La roue de la fortune

Parce qu’il s’agit désormais de commenter les événements avant leur avènement, A Gazeta de Vitória, Espírito Santo, Brésil — je le précise pour les colibris égarés ici — tenait à nous informer dès samedi que le parc automobile capixaba devrait dans les jours prochains compter un million de véhicules, sauf écrasement sur le Palácio Anchieta d’un satellite espion vénézuélien, au demeurant fort improbable.

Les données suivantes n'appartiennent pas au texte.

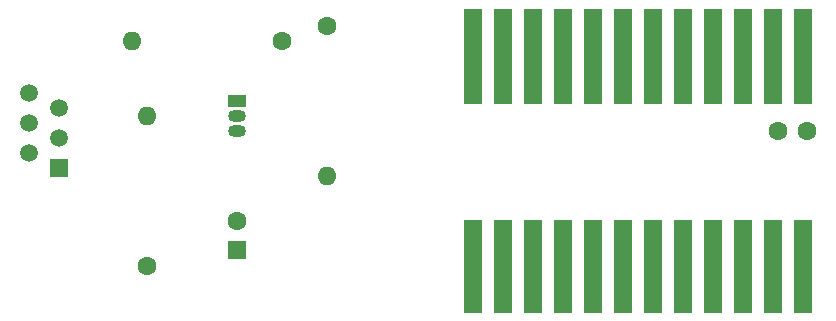
<source format=gbr>
%TF.GenerationSoftware,KiCad,Pcbnew,(6.0.9)*%
%TF.CreationDate,2022-11-20T13:44:22+01:00*%
%TF.ProjectId,esp32_ttgo_capaci,65737033-325f-4747-9467-6f5f63617061,rev?*%
%TF.SameCoordinates,Original*%
%TF.FileFunction,Copper,L2,Bot*%
%TF.FilePolarity,Positive*%
%FSLAX46Y46*%
G04 Gerber Fmt 4.6, Leading zero omitted, Abs format (unit mm)*
G04 Created by KiCad (PCBNEW (6.0.9)) date 2022-11-20 13:44:22*
%MOMM*%
%LPD*%
G01*
G04 APERTURE LIST*
%TA.AperFunction,ComponentPad*%
%ADD10C,1.600000*%
%TD*%
%TA.AperFunction,ComponentPad*%
%ADD11O,1.600000X1.600000*%
%TD*%
%TA.AperFunction,ComponentPad*%
%ADD12R,1.600000X1.600000*%
%TD*%
%TA.AperFunction,ComponentPad*%
%ADD13R,1.500000X1.050000*%
%TD*%
%TA.AperFunction,ComponentPad*%
%ADD14O,1.500000X1.050000*%
%TD*%
%TA.AperFunction,ComponentPad*%
%ADD15R,1.524000X3.000000*%
%TD*%
%TA.AperFunction,ComponentPad*%
%ADD16R,1.520000X1.520000*%
%TD*%
%TA.AperFunction,ComponentPad*%
%ADD17C,1.520000*%
%TD*%
G04 APERTURE END LIST*
D10*
%TO.P,R2,1*%
%TO.N,Net-(Q1-Pad1)*%
X55880000Y-21590000D03*
D11*
%TO.P,R2,2*%
%TO.N,Net-(R2-Pad2)*%
X55880000Y-34290000D03*
%TD*%
D12*
%TO.P,C1,1*%
%TO.N,Net-(J1-Pad1)*%
X48260000Y-40600000D03*
D10*
%TO.P,C1,2*%
%TO.N,GND*%
X48260000Y-38100000D03*
%TD*%
D13*
%TO.P,Q1,1,C*%
%TO.N,Net-(Q1-Pad1)*%
X48260000Y-27940000D03*
D14*
%TO.P,Q1,2,B*%
%TO.N,Net-(Q1-Pad2)*%
X48260000Y-29210000D03*
%TO.P,Q1,3,E*%
%TO.N,GND*%
X48260000Y-30480000D03*
%TD*%
D10*
%TO.P,R3,1*%
%TO.N,Net-(Q1-Pad2)*%
X52070000Y-22860000D03*
D11*
%TO.P,R3,2*%
%TO.N,Net-(J1-Pad5)*%
X39370000Y-22860000D03*
%TD*%
D10*
%TO.P,C2,1*%
%TO.N,Net-(J1-Pad1)*%
X96520000Y-30480000D03*
%TO.P,C2,2*%
%TO.N,GND*%
X94020000Y-30480000D03*
%TD*%
D15*
%TO.P,MCU1,1,5V*%
%TO.N,Net-(J1-Pad1)*%
X96175000Y-26797000D03*
X96175000Y-21590000D03*
X96175000Y-24257000D03*
%TO.P,MCU1,2,GND*%
%TO.N,GND*%
X93635000Y-26797000D03*
X93635000Y-21590000D03*
X93635000Y-24257000D03*
%TO.P,MCU1,3,GPIO27/ADC17/TOUCH7*%
%TO.N,Net-(Q1-Pad1)*%
X91095000Y-21590000D03*
X91095000Y-26797000D03*
X91095000Y-24257000D03*
%TO.P,MCU1,4,GPIO26/ADC19/DAC2*%
%TO.N,unconnected-(MCU1-Pad4)*%
X88555000Y-26797000D03*
X88555000Y-21590000D03*
X88555000Y-24257000D03*
%TO.P,MCU1,5,GPIO25/ADC18/DAC1*%
%TO.N,unconnected-(MCU1-Pad5)*%
X86015000Y-24257000D03*
X86015000Y-21590000D03*
X86015000Y-26797000D03*
%TO.P,MCU1,6,GPIO33/ADC5/TOUCH8*%
%TO.N,unconnected-(MCU1-Pad6)*%
X83475000Y-26797000D03*
X83475000Y-21590000D03*
X83475000Y-24257000D03*
%TO.P,MCU1,7,GPIO32/ADC4/TOUCH9*%
%TO.N,unconnected-(MCU1-Pad7)*%
X80935000Y-26797000D03*
X80935000Y-21590000D03*
X80935000Y-24257000D03*
%TO.P,MCU1,8,GPIO39/ADC3/SVN*%
%TO.N,unconnected-(MCU1-Pad8)*%
X78395000Y-26797000D03*
X78395000Y-24257000D03*
X78395000Y-21590000D03*
%TO.P,MCU1,9,GPIO38*%
%TO.N,unconnected-(MCU1-Pad9)*%
X75855000Y-21590000D03*
X75855000Y-24257000D03*
X75855000Y-26797000D03*
%TO.P,MCU1,10,GPIO37*%
%TO.N,unconnected-(MCU1-Pad10)*%
X73315000Y-26797000D03*
X73315000Y-24257000D03*
X73315000Y-21590000D03*
%TO.P,MCU1,11,GPIO36/ADC0*%
%TO.N,unconnected-(MCU1-Pad11)*%
X70775000Y-21590000D03*
X70775000Y-26797000D03*
X70775000Y-24257000D03*
%TO.P,MCU1,12,3V3*%
%TO.N,Net-(R2-Pad2)*%
X68235000Y-21590000D03*
X68235000Y-24257000D03*
X68235000Y-26797000D03*
%TO.P,MCU1,13,3V3*%
%TO.N,unconnected-(MCU1-Pad13)*%
X96175000Y-42037000D03*
X96175000Y-39497000D03*
X96175000Y-44450000D03*
%TO.P,MCU1,14,GND*%
%TO.N,unconnected-(MCU1-Pad14)*%
X93635000Y-44450000D03*
X93635000Y-39497000D03*
X93635000Y-42037000D03*
%TO.P,MCU1,15,GND*%
%TO.N,unconnected-(MCU1-Pad15)*%
X91095000Y-44450000D03*
X91095000Y-39497000D03*
X91095000Y-42037000D03*
%TO.P,MCU1,16,GPIO12/ADC15/TOUCH5*%
%TO.N,unconnected-(MCU1-Pad16)*%
X88555000Y-42037000D03*
X88555000Y-39497000D03*
X88555000Y-44450000D03*
%TO.P,MCU1,17,GPIO13/ADC14/TOUCH4*%
%TO.N,unconnected-(MCU1-Pad17)*%
X86015000Y-44450000D03*
X86015000Y-42037000D03*
X86015000Y-39497000D03*
%TO.P,MCU1,18,GPIO15/ADC13/TOUCH3*%
%TO.N,unconnected-(MCU1-Pad18)*%
X83475000Y-44450000D03*
X83475000Y-39497000D03*
X83475000Y-42037000D03*
%TO.P,MCU1,19,GPIO2/ADC12/TOUCH2*%
%TO.N,unconnected-(MCU1-Pad19)*%
X80935000Y-44450000D03*
X80935000Y-39497000D03*
X80935000Y-42037000D03*
%TO.P,MCU1,20,GPIO17*%
%TO.N,unconnected-(MCU1-Pad20)*%
X78395000Y-44450000D03*
X78395000Y-42037000D03*
X78395000Y-39497000D03*
%TO.P,MCU1,21,GPIO22/I2C_SCL*%
%TO.N,unconnected-(MCU1-Pad21)*%
X75855000Y-42037000D03*
X75855000Y-44450000D03*
X75855000Y-39497000D03*
%TO.P,MCU1,22,GPIO21/I2C_SDA*%
%TO.N,unconnected-(MCU1-Pad22)*%
X73315000Y-44450000D03*
X73315000Y-42037000D03*
X73315000Y-39497000D03*
%TO.P,MCU1,23,GND*%
%TO.N,unconnected-(MCU1-Pad23)*%
X70775000Y-42037000D03*
X70775000Y-39497000D03*
X70775000Y-44450000D03*
%TO.P,MCU1,24,GND*%
%TO.N,unconnected-(MCU1-Pad24)*%
X68235000Y-44450000D03*
X68235000Y-39497000D03*
X68235000Y-42037000D03*
%TD*%
D10*
%TO.P,R1,1*%
%TO.N,Net-(J1-Pad1)*%
X40640000Y-41910000D03*
D11*
%TO.P,R1,2*%
%TO.N,Net-(J1-Pad5)*%
X40640000Y-29210000D03*
%TD*%
D16*
%TO.P,J1,1*%
%TO.N,Net-(J1-Pad1)*%
X33170000Y-33650000D03*
D17*
%TO.P,J1,2*%
X30630000Y-32380000D03*
%TO.P,J1,3*%
%TO.N,GND*%
X33170000Y-31110000D03*
%TO.P,J1,4*%
%TO.N,unconnected-(J1-Pad4)*%
X30630000Y-29840000D03*
%TO.P,J1,5*%
%TO.N,Net-(J1-Pad5)*%
X33170000Y-28570000D03*
%TO.P,J1,6*%
%TO.N,GND*%
X30630000Y-27300000D03*
%TD*%
M02*

</source>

Bon. Bon : façon de parler ! Car un million de bagnoles, camions à la Duel, jeeps estampillés écologiquement compatibles, autobus à soufflet, motos à haut-parleurs intégrés, triporteurs à 16 soupapes et autres engins pétaradants, c’est peut-être le signe d’une macro-économie triomphante, mais ça craint quelque part, si vous me permettez de situer dans l’espace-temps ce quelque part du côté de la proclamation universelle de l’Interdiction des véhicules automobiles privés (IVAP).

D’ici là, et puisqu’il s’agit d’être en avance sur son temps, la tonne de minerai de fer aura largement dépassé les 65 dollars désormais imposés par Vale à ses clients chinois et japonais, le baril de pétrole aura fait sauter plus d’un bouchon de champagne, d’autant plus joyeusement que celui-ci coulera à flots des vignes du Kent.

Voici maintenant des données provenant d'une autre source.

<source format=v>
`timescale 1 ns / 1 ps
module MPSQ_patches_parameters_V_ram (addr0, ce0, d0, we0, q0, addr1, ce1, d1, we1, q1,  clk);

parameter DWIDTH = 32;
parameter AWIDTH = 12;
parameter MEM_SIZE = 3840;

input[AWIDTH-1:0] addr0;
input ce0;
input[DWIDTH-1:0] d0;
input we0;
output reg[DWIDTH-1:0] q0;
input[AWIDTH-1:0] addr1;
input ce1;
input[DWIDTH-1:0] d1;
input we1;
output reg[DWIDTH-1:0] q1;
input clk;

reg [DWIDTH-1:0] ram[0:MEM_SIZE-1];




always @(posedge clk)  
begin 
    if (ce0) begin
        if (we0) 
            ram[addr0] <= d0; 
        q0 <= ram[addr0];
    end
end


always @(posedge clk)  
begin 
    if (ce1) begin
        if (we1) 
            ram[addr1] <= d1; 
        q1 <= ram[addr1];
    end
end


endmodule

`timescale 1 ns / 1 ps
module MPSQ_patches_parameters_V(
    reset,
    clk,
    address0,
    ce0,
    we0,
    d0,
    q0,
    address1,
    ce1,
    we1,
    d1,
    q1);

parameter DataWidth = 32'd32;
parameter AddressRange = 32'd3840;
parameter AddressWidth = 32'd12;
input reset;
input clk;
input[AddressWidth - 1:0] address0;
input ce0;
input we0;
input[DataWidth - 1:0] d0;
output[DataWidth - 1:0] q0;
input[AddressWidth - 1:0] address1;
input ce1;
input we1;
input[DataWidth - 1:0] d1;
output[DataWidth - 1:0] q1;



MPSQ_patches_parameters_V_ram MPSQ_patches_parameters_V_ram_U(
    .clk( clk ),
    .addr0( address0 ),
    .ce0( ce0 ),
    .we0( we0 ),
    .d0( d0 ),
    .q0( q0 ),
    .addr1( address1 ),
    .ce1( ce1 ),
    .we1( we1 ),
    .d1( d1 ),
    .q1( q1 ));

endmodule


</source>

Le pire n’étant jamais certain, attachons les ceintures et imaginons un instant que les Nations, au lieu de se mettre d’accord sur l’IVAP, se mettront sur la gueule, ce qui ne déparera pas dans un monde de brut à 500 dollars le baril. Nouvelle Californie, le Brésil ne tardera pas à fêter son 300 millionième véhicule auto-propulsé. Sur l’exemple du boycott du bœuf brésilien, ce qu’il restera de l’Union européenne aura en effet décidé le boycott de l’éthanol pur sucre de canne et imposé le retour à l’omnibus à crottin de cheval, obligeant les constructeurs automobiles à un repli stratégique en Amérique du Sud transbolivarienne, seule région au monde à même de concilier sécurité alimentaire et sécurité énergétique. Et les États-Unis ? Barack Obama les aura, entre temps, ramenés à l’âge de la diligence à vapeur dans un accès de prophétie-Yes-We-Can, dans le sillage de l’implosion française décrétée un matin, à l’heure de se raser, par Sarkozy-Ensemble-Tout-Devient-Possible-Zyva, lors de son quatrième mandat auto-accordé. Quant à la Chine, il va sans dire qu’elle aura été mise en orbite géostationnaire par les bons soins du Comité central de son Église de scientologie et que, du Ciel du Milieu et du haut de sa supériorité retrouvée, elle contemplera les 8 milliards de non-Chinois, tout petits petits.

Mais revenons sur Terre et sur un événement déjà accompli. À Santa Clara, Cuba, Raúl a remis les choses à leur place, c’est-à-dire Jean-Paul II statufié à côté du monument où sont rassemblées les reliques de Saint-Ernesto-Guevara. C'était hier, Dieu merci.